The two arrested US citizens, on the other hand, told the Haitian judge who questioned them that they were hired exclusively as interpreters, that they were not present at the time of Moïse’s killing and that the original plan was not to kill the president, but to arrest him.
According to the reconstruction of the Haitian authorities, around one in the morning between Tuesday and Wednesday a group of armed men attacked the private residence of Moïse in Pétionville, a luxury neighborhood in the south of the capital Port-au-Prince. The president’s wife, Martine, was also injured in the attack – later transported to hospital in Florida, in serious but stable condition – while their three children were not involved. Former Haitian Prime Minister Laurent Lamothe, interviewed by CNN, said Moïse was killed with 16 shots.
The investigations are also focusing on Moïse’s bodyguards who, as the New York Times, they would not have fired a single shot during the attack that led to the killing of the president.
While the investigation is still in its early stages, the police in Haiti are struggling to maintain order. Several groups of citizens armed themselves and began patrolling the streets, attacking people for some reason believed to be involved in the president’s murder, and burning their cars. During the clashes between these groups and the police, at least three people were killed. In addition, 11 gunmen were arrested on Thursday as they tried to break into the Taiwanese embassy.
Meanwhile, the harsh political battle unfolding between various leading Haitian politicians over who should take power after the president’s death is turning into a further destabilizing element. Theoretically, in the event of the president’s death his role should have been filled by the president of the Supreme Court, who nevertheless recently died of COVID-19.

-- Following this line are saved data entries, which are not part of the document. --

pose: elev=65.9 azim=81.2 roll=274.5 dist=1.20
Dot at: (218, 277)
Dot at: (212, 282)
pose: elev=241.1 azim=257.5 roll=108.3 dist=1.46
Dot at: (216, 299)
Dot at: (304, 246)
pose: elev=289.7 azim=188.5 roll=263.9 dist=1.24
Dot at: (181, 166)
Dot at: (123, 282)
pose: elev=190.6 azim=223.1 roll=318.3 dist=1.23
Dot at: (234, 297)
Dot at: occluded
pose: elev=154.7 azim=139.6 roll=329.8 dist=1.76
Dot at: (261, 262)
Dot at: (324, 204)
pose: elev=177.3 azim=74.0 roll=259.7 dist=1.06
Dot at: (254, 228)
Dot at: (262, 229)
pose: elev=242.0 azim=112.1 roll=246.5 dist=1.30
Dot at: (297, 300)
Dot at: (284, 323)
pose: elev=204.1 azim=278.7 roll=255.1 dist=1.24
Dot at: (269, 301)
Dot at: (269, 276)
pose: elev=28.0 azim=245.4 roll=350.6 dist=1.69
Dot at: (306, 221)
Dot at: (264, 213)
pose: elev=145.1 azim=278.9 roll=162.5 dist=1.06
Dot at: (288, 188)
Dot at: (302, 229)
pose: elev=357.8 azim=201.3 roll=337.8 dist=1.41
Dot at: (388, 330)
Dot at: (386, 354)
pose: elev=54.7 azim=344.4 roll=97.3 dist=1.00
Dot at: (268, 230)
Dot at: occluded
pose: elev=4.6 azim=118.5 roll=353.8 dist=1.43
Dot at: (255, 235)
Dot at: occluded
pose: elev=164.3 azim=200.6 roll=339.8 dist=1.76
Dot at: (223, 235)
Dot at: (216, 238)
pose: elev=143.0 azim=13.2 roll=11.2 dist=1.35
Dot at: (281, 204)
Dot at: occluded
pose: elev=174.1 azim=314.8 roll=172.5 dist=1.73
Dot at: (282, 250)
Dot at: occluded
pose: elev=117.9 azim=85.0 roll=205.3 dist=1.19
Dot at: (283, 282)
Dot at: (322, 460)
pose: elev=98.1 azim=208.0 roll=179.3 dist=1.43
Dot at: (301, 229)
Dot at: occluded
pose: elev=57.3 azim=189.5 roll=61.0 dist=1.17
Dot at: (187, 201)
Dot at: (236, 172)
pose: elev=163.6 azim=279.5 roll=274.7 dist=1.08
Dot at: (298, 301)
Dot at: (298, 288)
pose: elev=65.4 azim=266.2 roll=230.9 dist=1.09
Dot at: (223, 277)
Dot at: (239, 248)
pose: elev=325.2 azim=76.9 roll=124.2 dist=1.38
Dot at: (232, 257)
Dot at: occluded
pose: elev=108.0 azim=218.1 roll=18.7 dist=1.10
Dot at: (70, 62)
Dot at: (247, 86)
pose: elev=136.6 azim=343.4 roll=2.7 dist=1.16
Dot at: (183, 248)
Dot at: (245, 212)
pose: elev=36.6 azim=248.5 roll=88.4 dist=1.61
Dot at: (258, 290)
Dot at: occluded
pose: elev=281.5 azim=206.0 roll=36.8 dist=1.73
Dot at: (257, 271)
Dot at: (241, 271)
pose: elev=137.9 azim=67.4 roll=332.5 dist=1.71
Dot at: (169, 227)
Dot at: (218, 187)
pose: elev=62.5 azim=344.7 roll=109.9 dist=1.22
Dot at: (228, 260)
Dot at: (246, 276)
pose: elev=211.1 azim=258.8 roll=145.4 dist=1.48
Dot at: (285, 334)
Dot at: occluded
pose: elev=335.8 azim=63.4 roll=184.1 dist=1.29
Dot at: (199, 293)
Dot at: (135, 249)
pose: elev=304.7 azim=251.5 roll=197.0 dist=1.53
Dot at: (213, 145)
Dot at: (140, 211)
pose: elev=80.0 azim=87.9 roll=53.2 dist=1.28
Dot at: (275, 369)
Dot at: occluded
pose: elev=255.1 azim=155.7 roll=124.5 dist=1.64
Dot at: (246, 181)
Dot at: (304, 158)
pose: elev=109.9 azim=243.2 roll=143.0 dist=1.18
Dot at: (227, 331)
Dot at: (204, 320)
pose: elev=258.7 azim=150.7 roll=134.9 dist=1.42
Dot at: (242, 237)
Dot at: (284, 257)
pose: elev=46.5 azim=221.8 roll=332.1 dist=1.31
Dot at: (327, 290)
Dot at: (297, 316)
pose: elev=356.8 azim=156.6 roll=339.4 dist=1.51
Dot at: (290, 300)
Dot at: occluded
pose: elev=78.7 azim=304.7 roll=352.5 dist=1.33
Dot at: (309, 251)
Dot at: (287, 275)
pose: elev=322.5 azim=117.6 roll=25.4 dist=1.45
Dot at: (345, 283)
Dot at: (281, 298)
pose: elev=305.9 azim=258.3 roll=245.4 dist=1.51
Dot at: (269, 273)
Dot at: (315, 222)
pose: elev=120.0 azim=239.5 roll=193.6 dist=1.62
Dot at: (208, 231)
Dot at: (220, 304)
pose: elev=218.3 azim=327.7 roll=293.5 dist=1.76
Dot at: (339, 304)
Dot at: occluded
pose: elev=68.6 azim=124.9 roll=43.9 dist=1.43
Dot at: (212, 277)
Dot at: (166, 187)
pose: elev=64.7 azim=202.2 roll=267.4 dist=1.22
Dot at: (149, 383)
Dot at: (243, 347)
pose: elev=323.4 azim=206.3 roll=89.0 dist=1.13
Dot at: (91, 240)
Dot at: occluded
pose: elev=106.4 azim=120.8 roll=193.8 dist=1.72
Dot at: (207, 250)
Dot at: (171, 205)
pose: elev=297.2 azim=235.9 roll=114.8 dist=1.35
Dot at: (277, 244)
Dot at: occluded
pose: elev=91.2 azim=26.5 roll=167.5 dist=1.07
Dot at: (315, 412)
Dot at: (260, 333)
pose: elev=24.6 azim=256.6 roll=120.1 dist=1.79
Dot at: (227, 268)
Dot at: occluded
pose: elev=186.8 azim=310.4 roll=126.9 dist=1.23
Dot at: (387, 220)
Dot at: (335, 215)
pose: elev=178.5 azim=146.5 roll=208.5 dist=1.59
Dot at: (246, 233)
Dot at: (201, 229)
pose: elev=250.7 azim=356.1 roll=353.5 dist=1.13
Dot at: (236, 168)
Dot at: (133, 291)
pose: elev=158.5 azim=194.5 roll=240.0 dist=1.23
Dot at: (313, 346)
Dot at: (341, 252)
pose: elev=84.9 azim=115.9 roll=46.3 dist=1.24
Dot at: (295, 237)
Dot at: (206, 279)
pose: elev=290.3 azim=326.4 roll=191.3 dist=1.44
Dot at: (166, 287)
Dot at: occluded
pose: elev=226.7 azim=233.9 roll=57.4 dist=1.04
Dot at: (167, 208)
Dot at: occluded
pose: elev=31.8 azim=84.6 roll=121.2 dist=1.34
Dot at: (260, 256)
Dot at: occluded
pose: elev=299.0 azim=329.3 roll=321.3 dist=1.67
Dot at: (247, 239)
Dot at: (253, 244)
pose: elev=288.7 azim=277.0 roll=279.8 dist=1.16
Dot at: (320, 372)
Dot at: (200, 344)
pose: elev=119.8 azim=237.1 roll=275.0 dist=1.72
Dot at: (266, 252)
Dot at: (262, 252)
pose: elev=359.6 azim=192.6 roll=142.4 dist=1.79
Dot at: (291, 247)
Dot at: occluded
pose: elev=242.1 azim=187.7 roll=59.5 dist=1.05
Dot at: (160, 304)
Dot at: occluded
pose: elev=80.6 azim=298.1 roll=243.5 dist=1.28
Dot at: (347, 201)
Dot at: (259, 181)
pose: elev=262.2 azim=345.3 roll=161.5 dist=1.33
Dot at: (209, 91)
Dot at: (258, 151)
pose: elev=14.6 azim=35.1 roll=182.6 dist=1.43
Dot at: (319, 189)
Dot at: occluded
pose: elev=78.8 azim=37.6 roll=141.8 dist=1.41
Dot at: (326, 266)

After Moïse’s killing, interim prime minister Claude Joseph said he had taken command of the police and army and had introduced a state of emergency (state of siege) for two weeks, a regime that among other things provides for a ban on organizing events and expands the powers of the police. It was Joseph’s government that asked for US military intervention in Haiti.
Two days before he was killed, however, Moïse had appointed a new prime minister, Ariel Henry, who was due to take office just this week, and who was completing the training of his executive when Moïse was killed. to be the legitimate prime minister, and that the government of Haiti would fall to him.
A third contender joined on Friday night, after Joseph Lambert, the president of the Senate, got himself elected as the new president by his colleagues, many of whom had accused Claude Joseph of a coup. However, it is not clear how legitimate this appointment is: the Senate of Haiti is made up of 30 members, but currently only 10 remain active. The mandate of all the other senators, in fact, had expired in January 2020, and since then internal political clashes had not allowed the assembly to be renewed.
One of the reasons Haitian authorities have called for US military intervention is that many officials – as yet with no particular evidence – fear that the killing of the president is only part of a larger project to destabilize the country. Mathias Pierre, the election minister, said a plan was underway to “create chaos in the country” and that American troops should help protect strategic infrastructure, because “attacking fuel reserves and the airport could be part of the plan”.